### What you need to do
[1] In the blog post on the Greek bailout, who is named as getting the major benefit while the Greek economy keeps tanking?
[2] Pick up the blog post on the Greek bailout where it stops and keep writing it.

(Beginning of Source document)

Wednesday, May 19, 2010
What You Should Know About the Greek Bailout Tragedy
The Problem is Never Solved, Only Postponed. It's interesting that bailout plans seem to have to come up with bigger and bigger dollar amounts in order to falsely satisfy the public that "something" is being done about the problem. If these measures are really a solution, why were they not tried five or so years ago when the problems began to surface? The fundamental problems of the Greek welfare state are not even being addressed in the bailout. Which means that in the next few years, after this latest "fix" has dried up, Greece will be back at the trough, claiming that they didn't get enough help. This DemocracyNow clip shows that the Greek populace is becoming savvy to the real problem.
The Problem is Perpetuated in Order to Benefit the Super Rich. Nothing is being done about the problem. Rather, the same thing that was done with the Troubled Asset Relief Program for the super rich in America. Of TARP, Naomi Klein, author of "The Shock Doctrine" wrote that "the financial sector bailout has never been about fixing the problem. It's been about using the crisis as a pretext for the greatest transfer of public wealth into private hands in monetary history. That's not to say that there isn't a crisis, just that the people in charge are less interested in fixing it than in taking care of their friends who take care of them. It's straight up pillage." Who is getting the major benefit here, while the Greek economy continues to tank? The big banks.

(End of Source document)
(Beginning of Dataset entries)

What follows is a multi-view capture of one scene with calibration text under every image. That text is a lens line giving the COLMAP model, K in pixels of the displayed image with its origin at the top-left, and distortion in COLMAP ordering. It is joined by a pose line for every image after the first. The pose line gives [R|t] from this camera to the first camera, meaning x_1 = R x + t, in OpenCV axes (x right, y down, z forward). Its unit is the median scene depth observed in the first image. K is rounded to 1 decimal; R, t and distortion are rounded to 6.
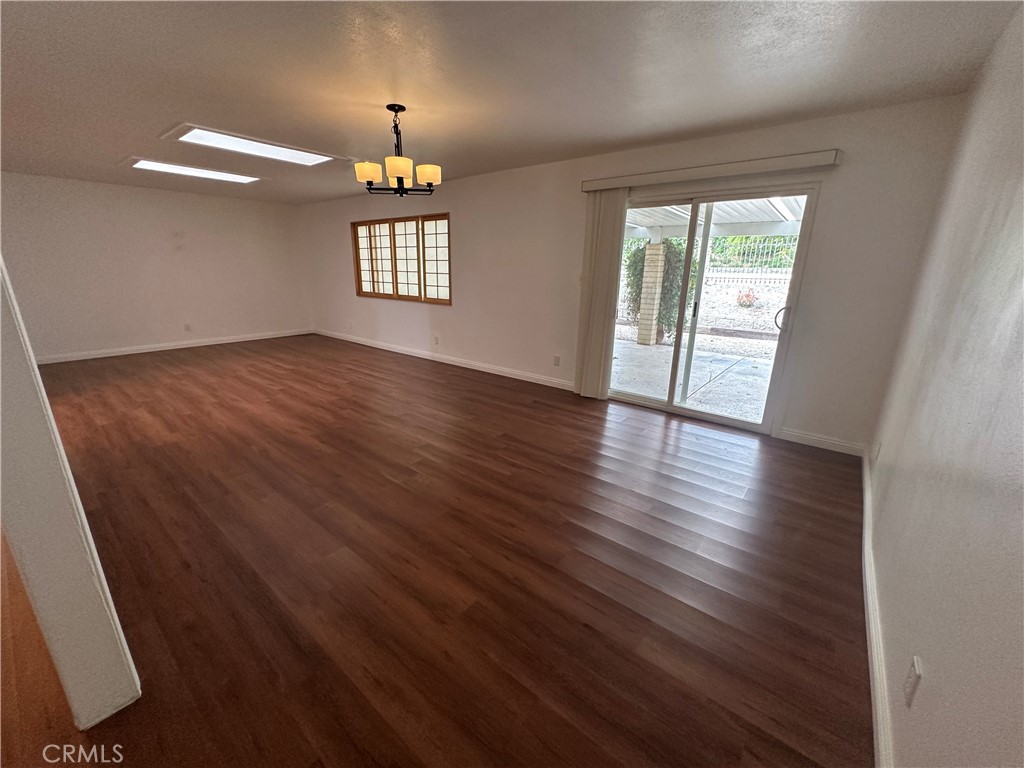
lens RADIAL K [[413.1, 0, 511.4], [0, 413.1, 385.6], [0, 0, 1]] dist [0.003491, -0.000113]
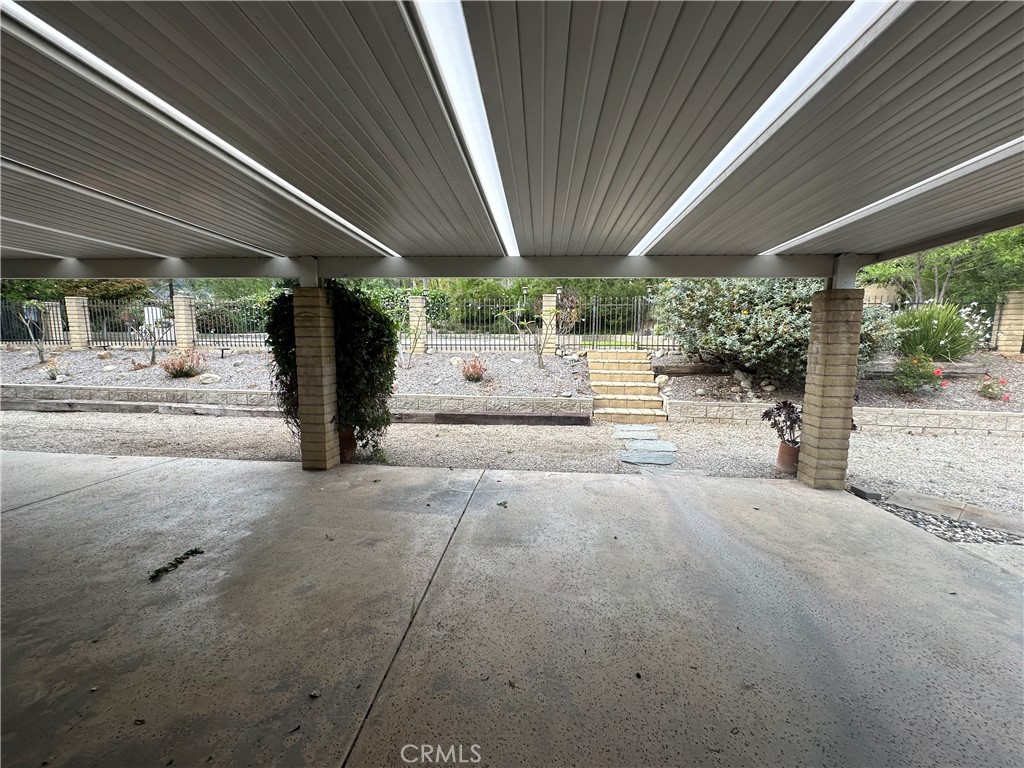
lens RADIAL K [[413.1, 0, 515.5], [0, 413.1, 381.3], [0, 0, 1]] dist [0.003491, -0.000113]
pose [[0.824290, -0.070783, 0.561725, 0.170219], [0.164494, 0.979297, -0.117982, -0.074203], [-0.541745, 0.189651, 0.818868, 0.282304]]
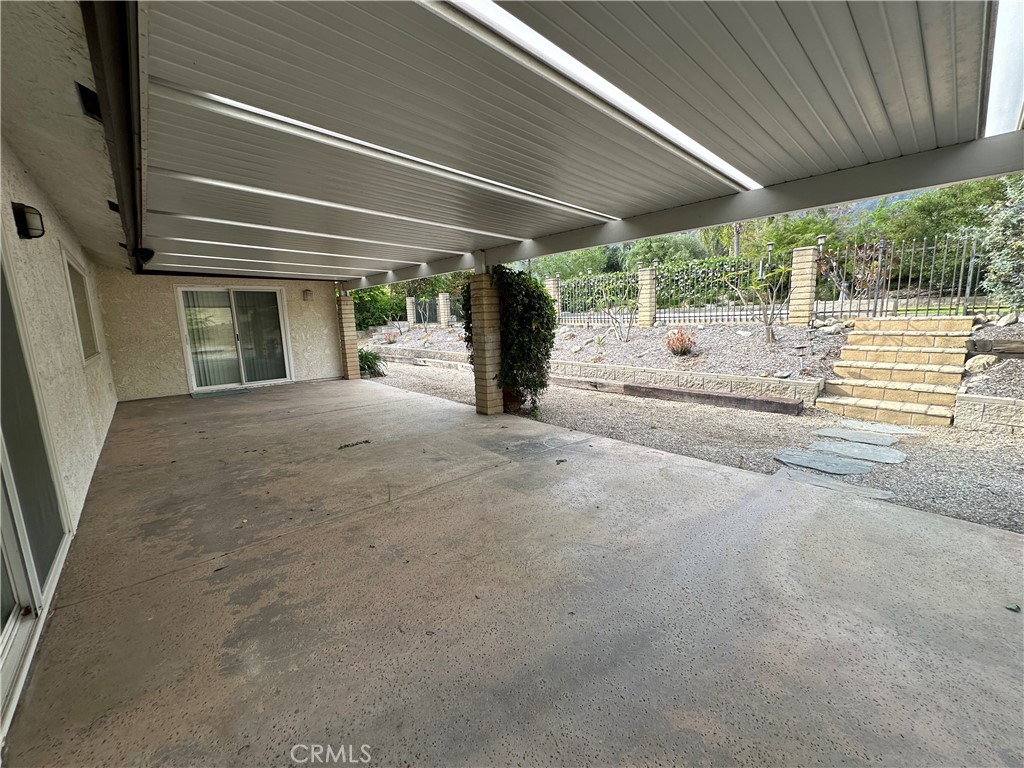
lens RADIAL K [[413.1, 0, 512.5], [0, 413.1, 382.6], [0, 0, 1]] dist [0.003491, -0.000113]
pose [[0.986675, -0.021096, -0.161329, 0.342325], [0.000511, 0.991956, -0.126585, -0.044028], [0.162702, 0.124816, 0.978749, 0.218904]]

(End of Dataset entries)

### Answers to this exercise
[1] The big banks.

[2]
"Too Big to Fail" is a Dangerous Lie. The majority of the debt of Greece, as well as Portugal, Ireland, Italy, and Spain (together known as the PIIGS countries) is held by a handful of large French and German banks. Without the international Greek bailout, and others that are sure to follow, many of these banks would have failed.With the bailout, they are now free to offer as large executive compensation as did the major investment firms in the United States who were protected by TARP.
The Welfare State is A Major Culprit. The Greek financial tragedy has surfaced in large part because Greece has been borrowing to fund payments to welfare recipients. Hoping that their house of cards wouldn't fall anytime soon, the Greek government has been falsifying its financial reports, hoping that no one would notice how bad it really is. Kind of sounds like the United States in miniature, doesn't it? And we want to add health care to our own burgeoning welfare-mess-created unconscionable levels of debt?
Moral Hazard Makes People Stupid. Moral hazard is defined as the behavior that is encouraged and usually occurs when someone is not required to take normal risk. In the United States, large firms like Goldman Sachs and AIG knew that their friends in government would bail them out of any bad decisions they made, and they were right. Those few large banks in Germany and France expected that they would get similar help, and they were right, too.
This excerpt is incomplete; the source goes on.